Exercise instructions: Copy out the data below line for line, omitting the pictures.

Provided records:

....................

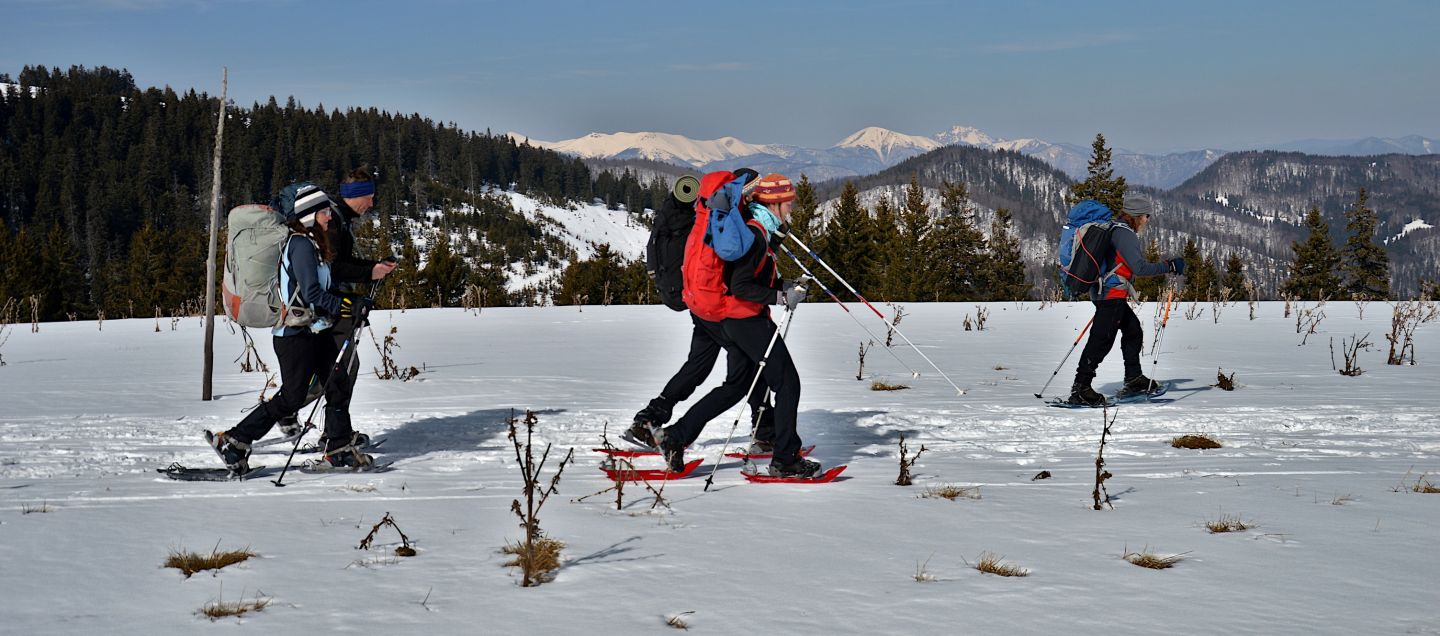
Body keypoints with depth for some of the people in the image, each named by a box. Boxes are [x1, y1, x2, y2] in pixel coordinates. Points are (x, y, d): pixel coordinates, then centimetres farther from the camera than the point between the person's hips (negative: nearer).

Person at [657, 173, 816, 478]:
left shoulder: (759, 231, 13)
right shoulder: (756, 235, -18)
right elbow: (740, 287, -23)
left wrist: (781, 285, 9)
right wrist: (781, 297, -23)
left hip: (734, 321, 10)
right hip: (749, 319, -10)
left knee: (736, 385, 18)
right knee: (787, 384, -4)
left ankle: (676, 436, 18)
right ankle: (785, 459, 1)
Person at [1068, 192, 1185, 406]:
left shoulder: (1114, 229, 16)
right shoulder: (1125, 234, -15)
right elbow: (1140, 268, -22)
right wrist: (1169, 266, -15)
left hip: (1103, 291, 11)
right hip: (1112, 294, -11)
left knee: (1133, 330, 18)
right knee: (1102, 339, -11)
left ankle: (1134, 380, 25)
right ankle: (1080, 388, -12)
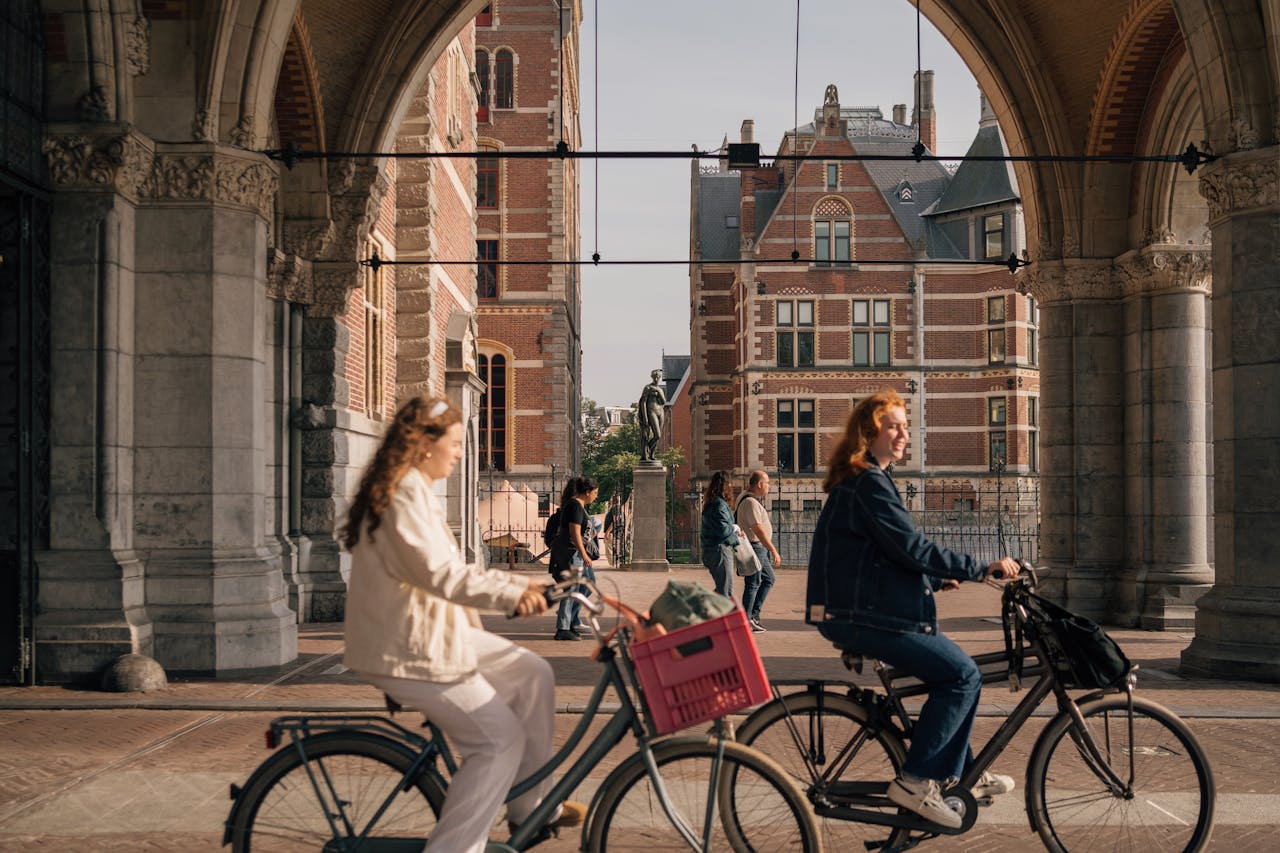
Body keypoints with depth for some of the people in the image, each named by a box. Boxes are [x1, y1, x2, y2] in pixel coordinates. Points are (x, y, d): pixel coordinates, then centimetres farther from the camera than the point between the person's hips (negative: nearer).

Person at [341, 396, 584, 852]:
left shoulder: (414, 490, 17)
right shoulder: (404, 491, -17)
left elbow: (450, 571, 21)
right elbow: (437, 574, -28)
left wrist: (519, 583, 16)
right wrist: (511, 594, -32)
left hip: (434, 631, 10)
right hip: (407, 650, -10)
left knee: (532, 674, 9)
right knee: (501, 739, -11)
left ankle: (531, 808, 17)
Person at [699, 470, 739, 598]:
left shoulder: (710, 504, 15)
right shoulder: (719, 504, -16)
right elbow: (723, 529, -25)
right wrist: (735, 531, -5)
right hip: (719, 550, -10)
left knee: (722, 589, 18)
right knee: (726, 592, -6)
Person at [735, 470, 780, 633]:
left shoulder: (753, 500, 15)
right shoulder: (750, 502, -19)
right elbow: (758, 530, -25)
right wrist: (774, 551, -24)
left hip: (760, 548, 11)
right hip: (754, 547, -11)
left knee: (770, 579, 16)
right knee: (752, 584, -5)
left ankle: (754, 613, 18)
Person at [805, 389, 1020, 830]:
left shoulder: (863, 480, 18)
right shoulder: (868, 483, -16)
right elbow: (912, 548, -22)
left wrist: (937, 579, 16)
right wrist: (984, 567, -17)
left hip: (865, 608, 11)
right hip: (859, 616, -11)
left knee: (958, 671, 15)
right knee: (962, 674, -13)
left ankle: (961, 773, 25)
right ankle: (915, 781, -10)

....................

Exercise result:
Body keypoints with depth for some of the people in the image, each named by a box. Boxes are [x1, y1, x2, y2] in pixel coordinates. Points are (x, y, d): pixel coordinates, then centimetres farther from the camera than the point between the person's hips (negative: nearer).

Person at [657, 173, 816, 478]:
left shoulder: (759, 231, 13)
right shoulder: (756, 235, -18)
right elbow: (740, 287, -23)
left wrist: (781, 285, 9)
right wrist: (781, 297, -23)
left hip: (734, 321, 10)
right hip: (749, 319, -10)
left knee: (736, 385, 18)
right knee: (787, 384, -4)
left ankle: (676, 436, 18)
right ankle: (785, 459, 1)
Person at [1068, 192, 1185, 406]:
left shoulder: (1114, 229, 16)
right shoulder: (1125, 234, -15)
right elbow: (1140, 268, -22)
right wrist: (1169, 266, -15)
left hip: (1103, 291, 11)
right hip: (1112, 294, -11)
left knee: (1133, 330, 18)
right knee: (1102, 339, -11)
left ankle: (1134, 380, 25)
right ankle: (1080, 388, -12)
Body keypoints with depth for some of the people in the image, each named by a box. Boxes are [x1, y1, x2, y2] in pixel coordinates. Points are (x, y, d): pixel coordinates, then centimetres farther from the camera than the point between the person's hips (negative: nearer).

Person at [341, 396, 584, 852]:
left shoulder: (414, 490, 17)
right shoulder: (404, 491, -17)
left elbow: (450, 571, 21)
right elbow: (437, 574, -28)
left wrist: (519, 583, 16)
right wrist: (511, 594, -32)
left hip: (434, 631, 10)
right hip: (407, 650, -10)
left knee: (532, 674, 9)
right knee: (501, 739, -11)
left ankle: (531, 808, 17)
Person at [699, 470, 739, 598]:
left shoulder: (710, 504, 15)
right shoulder: (719, 504, -16)
right elbow: (723, 529, -25)
right wrist: (735, 531, -5)
right hip: (719, 550, -10)
left knee: (722, 589, 18)
right knee: (726, 592, -6)
Person at [735, 470, 780, 633]:
left shoulder: (753, 500, 15)
right shoulder: (750, 502, -19)
right elbow: (758, 530, -25)
right wrist: (774, 551, -24)
left hip: (760, 548, 11)
right hip: (754, 547, -11)
left knee: (770, 579, 16)
right knee: (752, 584, -5)
left ankle: (754, 613, 18)
Person at [805, 389, 1020, 830]:
left shoulder: (863, 480, 18)
right shoulder: (868, 483, -16)
right elbow: (912, 548, -22)
left wrist: (937, 579, 16)
right wrist: (984, 567, -17)
left hip: (865, 608, 11)
right hip: (859, 616, -11)
left knee: (958, 671, 15)
right knee: (962, 674, -13)
left ankle: (961, 773, 25)
right ankle: (915, 781, -10)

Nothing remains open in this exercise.